Quant à Caroline-Mathilde, elle s'associera à son amant Struensee pour prendre les rênes du pouvoir et mettre en œuvre de profondes réformes démocratiques qui placeront le Danemark à la pointe de la modernité européenne. Mais ça se terminera mal pour Caroline-Mathilde. Sa belle-mère fomentera un complot pour renverser les amants, mettre à mort Struensee, prononcer, enfin, le divorce du couple royal  et le bannissement de Caroline-Mathilde. Celle-ci s'exilera dans la magnifique petite ville de Celle (aujourd'hui en Allemagne du Nord) où elle trouvera la mort, d'une banale scarlatine, à l'âge de 23 ans.

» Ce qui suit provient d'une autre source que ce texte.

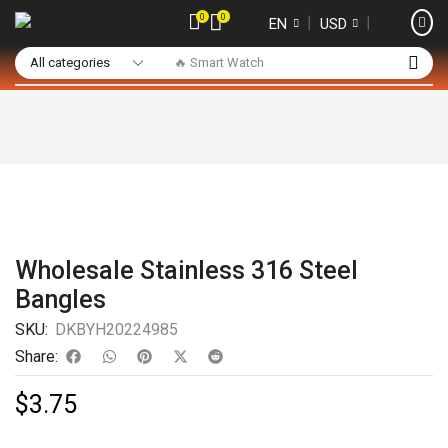
0
0
❘
❘
EN
USD
🔥 Smart Watch
Wholesale Stainless 316 Steel
Bangles
SKU:
DKBYH20224985
Share:
$
3.75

En comparaison, Marie-Antoinette apparaît très conventionnelle et superficielle. Elle n'était sûrement pas une "intellectuelle". Mais elle avait des aspirations esthètes, elle voulait vivre dans un autre monde, un monde de beauté et d'élégance. Elle n'était sans doute nullement préparée à ses responsabilités et à sa fonction difficile. On pourrait donc avoir de Marie-Antoinette l'image d'une simple "écervelée" au comportement inconséquent et blâmable. Mais, contre toute attente, elle a su manifester, dans la terrible épreuve de la Révolution, une grandeur d'âme, une dignité et un courage exceptionnels. Il faut absolument lire la lettre qu'elle écrivit à sa belle-sœur Madame Elizabeth, le 16 octobre 1793, quelques heures avant d'être conduite à l'échafaud. C'est sidérant de beauté et d'émotion !

Les destins divers de ces trois femmes abominablement décriées m'interrogent. On peut objecter que ces histoires ont plus de deux siècles mais est-ce que les choses ont vraiment changé depuis ? Est-ce qu'on n'est pas pareillement haineux envers tous ceux qui exercent une parcelle de pouvoir et, de plus, puritains et misogynes lorsqu'il s'agit de femmes ? Car qui étaient vraiment ces trois femmes? Le savait-on réellement ? En fait, aujourd'hui comme hier, on demeure friand d'échos, de ragots, concernant la vie des puissants et leurs supposés sales petits secrets. Mais au total, on ne connaît d'eux absolument rien d'objectif. On s'en forge simplement  un "mythe", une représentation. C'est de cette manières que ces trois femmes ont été dénoncées comme des prostituées, des nymphomanes, des lesbiennes des criminelles. Mais ce mythe, alimenté par la Haine, a, étrangement, eu un pouvoir unificateur, il a créé un consensus, une unité dans la quelle le Peuple s'est retrouvé.  C'est en ce sens que la Haine fait souvent avancer l'Histoire. 


Mes "recommandations" :

- Concernant Catherine II, il existe, bien sûr, une multitude de biographies. En France, on encense Hélène Carrère d'Encausse mais je ne partage pas cette appréciation. Son livre sur Catherine est  ennuyeux à périr et surtout cantonné aux aspects politiques et internationaux. Henri Troyat appréhende beaucoup mieux la dimension romanesque du personnage. Pour qui cherche à s'initier simplement à l'histoire des Tsars, je recommande Bernard Féron : "La galerie des Tsars - Dictionnaire des chefs suprêmes de la Russie". Vous ne vous ennuierez pas une seconde.

- S'agissant de Marie-Antoinette, il faut absolument lire "La Reine scélérate" et "Les adieux à la Reine" de Chantal THOMAS. Deux très beaux livres porteurs de fascination et qui creusent de multiples interrogations. On peut aussi se reporter au très beau film de Sofia Coppola ainsi qu'à celui de Benoît Jacquot.

- A propos de Caroline-Mathilde, j'avoue ne connaître aucune biographie en français. Ma principale source d'information, c'est le très beau film "A Royal Affair" de Nilolaj Arcel.

Enfin, même si c'est un peu éloigné de ce post (mais pas de l'esprit général de mon blog), je conseille vivement :

- "Stone Age - Ancient Castles of Europe" de Frédéric CHAUBIN. Ça vient de sortir aux Editions Taschen et c'est vendu pour la modique somme (eu égard à la qualité et au poids du livre) de 50 €. Plus de 200 magnifiques photographies (effectuées à la chambre) de châteaux-forts du Moyen-Age en Europe.  Pour rêver et trouver des idées de voyages, il n'y a pas mieux. Un beau cadeau à faire ou à se faire pour les Fêtes.